Whether it is the most important meal of the day is up for debate, but nutrition experts agree any breakfast is better than nothing.
Breakfast has been in the spotlight recently, with research showing 10 per cent of children are going to school without having eaten. But Associate Professor Winsome Parnell, of Otago University, says it is hypocritical to focus on kids' breakfast habits when at least the same percentage of adults go without the first meal of the day themselves.
Breakfast gives a critical early-morning brain boost that helps you to think more clearly and function better. First thing in the morning, most people's blood glucose level is low and Dr Pam von Hurst of Massey University says that is why cognitive functioning has been shown to be much better in people who have eaten breakfast.

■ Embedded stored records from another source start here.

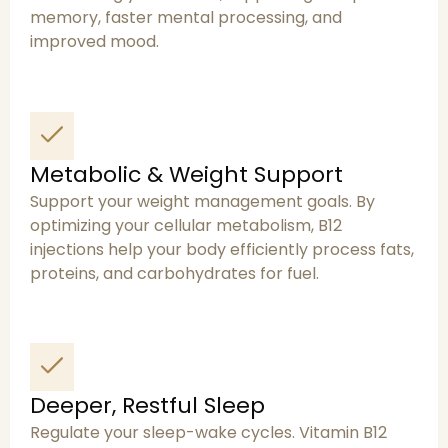
memory, faster mental processing, and
improved mood.
Metabolic & Weight Support
Support your weight management goals. By
optimizing your cellular metabolism, B12
injections help your body efficiently process fats,
proteins, and carbohydrates for fuel.
Deeper, Restful Sleep
Regulate your sleep-wake cycles. Vitamin B12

"If you think in terms of being in a fasted state, between finishing dinner and having breakfast for most people is about 10 hours. By that stage all the benefits from their dinner, all the nutrients, have been absorbed and stored."
Von Hurst says studies have shown that people who eat breakfast are less hungry in the afternoon than their counterparts who don't, even when both people eat the same lunch.
Parnell says people who eat breakfast generally have better diets overall.
She says for some people, they key to eating a good breakfast is changing the idea of what "breakfast" should be. A lot of Pacific Island people do not grow up with cereal and milk so it is not a natural option for them in adulthood. "We need to tell people that if you have last night's leftovers heated up, that's fine, or an egg on toast."
The idea that a simple piece of toast will not provide a nutritious enough breakfast is also leading people astray, Parnell says. "In New Zealand we get more protein from bread than anything else ... and we usually don't just have bread, we'll put something on it." She says toast with honey and a glass of milk, or toast with cheese, are good breakfast options.
"I think we've scared people off. We need some creativity about breakfast and to realise that there are a range of things that are alright."
A lot of people's breakfast suffers because of a lack of time. Parnell says people need to find ways to make breakfast accessible, and some workplaces might to need to make changes to be more accommodating. She says she used to have a team of staff, several of whom would not eat before coming to work because of things such as sport commitments. Having a kitchen allowed them to have their cereal once they were at work. "We have to make it easier for people to have a good breakfast. Some workplaces might need to make an adjustment."
Parnell and Von Hurst say anything is better than nothing, even if you are resorting to a takeaway pastry and a cup of coffee. Von Hurst says: "If you are having a milky coffee, there are some benefits from that... with a pastry there are a lot of calories and less nutrition benefit."
Von Hurst says the best breakfast foods are high in complex carbohydrates and provide a glucose boost for a number of hours, such as wholegrain cereals and toast or a milky coffee with yoghurt, fruit and cereal. Active, growing children might need two servings of carbohydrates while that would be too much for sedentary adults.
When it comes to eating a cafe brunch at weekends, Von Hurst and Parnell say there are a few things to watch for to make sure your waistline is not taking a hit along with your wallet. Von Hurst says: "Avoid things that are really high in calories, high in saturated fat or simple sugars." Eggs Benedict is a popular option, and would be perfect without the sauce, but the creamy hollandaise is high in saturated fat, she says. "People can make good choices and not so good choices."
Parnell says as long as brunch takes the place of two meals it is not so bad. It's when you have brunch, then a normal sized lunch and dinner that you get into trouble.
Von Hurst says breakfast can be an easy way to stock up on nutrients. "It's an ideal way to tick off a few of those recommended fruit and carbohydrate serves."